- Theatrical release poster
- Directed by: Riley Thomson
- Produced by: Walt Disney
- Starring: Billy Bletcher Pinto Colvig Walt Disney John McLeish
- Music by: Franz von Suppé
- Animation by: Jack Campbell Les Clark Ed Love Jim Moore Kenneth Muse Riley Thomson Bernard Wolf
- Color process: Technicolor
- Production company: Walt Disney Productions
- Distributed by: RKO Radio Pictures
- Release date: March 20, 1942;
- Running time: 6 minutes
- Country: United States
- Language: English

= Symphony Hour =

1942 Mickey Mouse cartoon

Symphony Hour is a 1942 American animated short film produced by Walt Disney Productions and released by RKO Radio Pictures. The cartoon depicts Mickey Mouse conducting a symphony orchestra sponsored by Pete. The film was directed by Riley Thomson and features music adapted from the "Light Cavalry Overture" by Franz von Suppé. The voice cast includes Walt Disney as Mickey, Billy Bletcher as Pete (as Sylvester Macaroni), and John McLeish as a radio announcer. It was the 117th short in the Mickey Mouse film series to be released, and the second for that year.

The film marked the last theatrical appearance of Horace Horsecollar, Clarabelle Cow, and Clara Cluck for over 40 years, finally reappearing in Mickey's Christmas Carol (1983). Symphony Hour is also the last time that Mickey appeared with either Donald Duck or Goofy in a theatrical film for the same length of time.

Symphony Hour bears similarities with the 1935 film The Band Concert. Leonard Maltin called this short a "Spike Jones version of The Band Concert".

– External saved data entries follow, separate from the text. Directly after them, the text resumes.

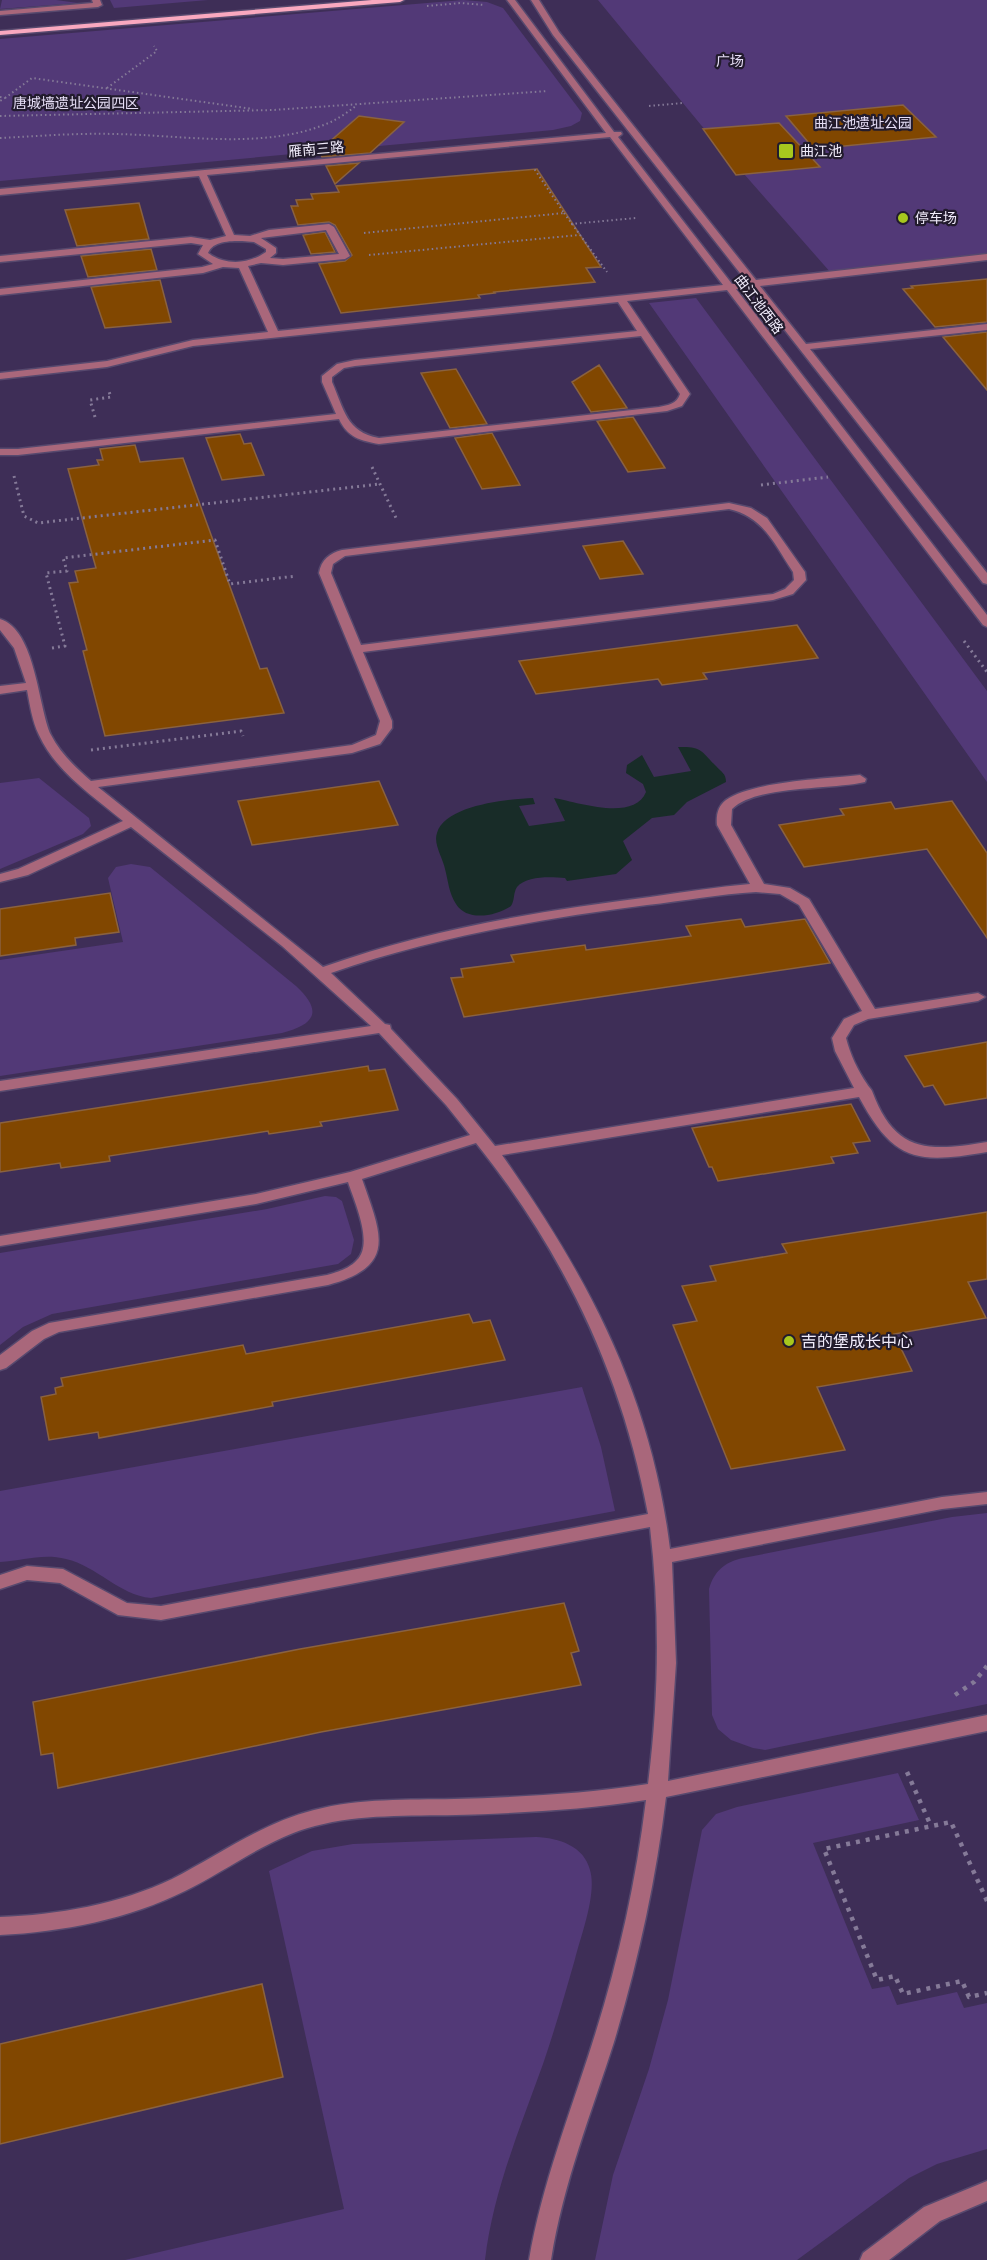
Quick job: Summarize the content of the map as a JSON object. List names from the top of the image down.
{
  "streets": {
    "street": ["雁南三路", "曲江池西路"]
  },
  "crossings": [
    ["雁南三路", "曲江池西路"]
  ],
  "parks": ["广场", "唐城墙遗址公园四区", "曲江池遗址公园"],
  "places": {
    "transit": ["曲江池"],
    "other": ["停车场", "吉的堡成长中心"]
  }
}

The soundtrack for the "ruined" version of the Light Cavalry Overture was used in the October 22, 1956 episode of The Mickey Mouse Club.

==Plot==
Mickey conducts a radio orchestra who performs the Franz von Suppé's Light Cavalry Overture. The sponsor (Pete, under the name Sylvester Macaroni) loves the rehearsal and agrees to have it shown in concert. Besides Goofy, other members of the orchestra include Donald Duck, Clara Cluck, Clarabelle Cow and Horace Horsecollar. On the night of the performance, everyone is soon ready, except, of course, for Goofy, who accidentally drops all the instruments under an elevator, severely damaging them and thus rendering them unable to make proper musical sounds. Mickey is left unaware of the unfortunate mishap until the time to go on the air and the musicians start to "play" the damaged instruments. Throughout the outrageous concert, Mickey struggles with anxiety while Macaroni throws a tantrum inside his private viewing room. At one point, Donald is so fed up with the chaos caused by the damaged instruments that he packs his things and leaves. However, Mickey, who is determined to carry on come what may, threatens Donald at gunpoint to prevent him from leaving. The shot of the gun was cut in some television prints. Macaroni is reduced to tears when the concert ends, believing his reputation to be ruined, but lightens up when he hears the thunderous applause from the audience. He immediately runs to the orchestra room and carries Mickey Mouse in extreme approval, with the latter not knowing anything that happened.

==Cast==
- Mickey Mouse: Walt Disney
- Sylvester Macaroni (Pete): Billy Bletcher
- Goofy: Pinto Colvig
- Radio Announcer: John McLeish

Donald Duck, Horace Horsecollar, Clarabelle Cow, and Clara Cluck have no dialogue in the film.

==Production team==
- Principal animation
- Jack Campbell
- Les Clark
- George De Beeson
- John Elliotte
- Ed Love
- Jim Moore
- Kenneth Muse
- Riley Thomson
- Bernard Wolf
- Effects animation
- Joseph Gayek
- Jack Manning
- Ed Parks

==Home media==
The short was released on May 18, 2004 on Walt Disney Treasures: Mickey Mouse in Living Color, Volume Two: 1939-Today.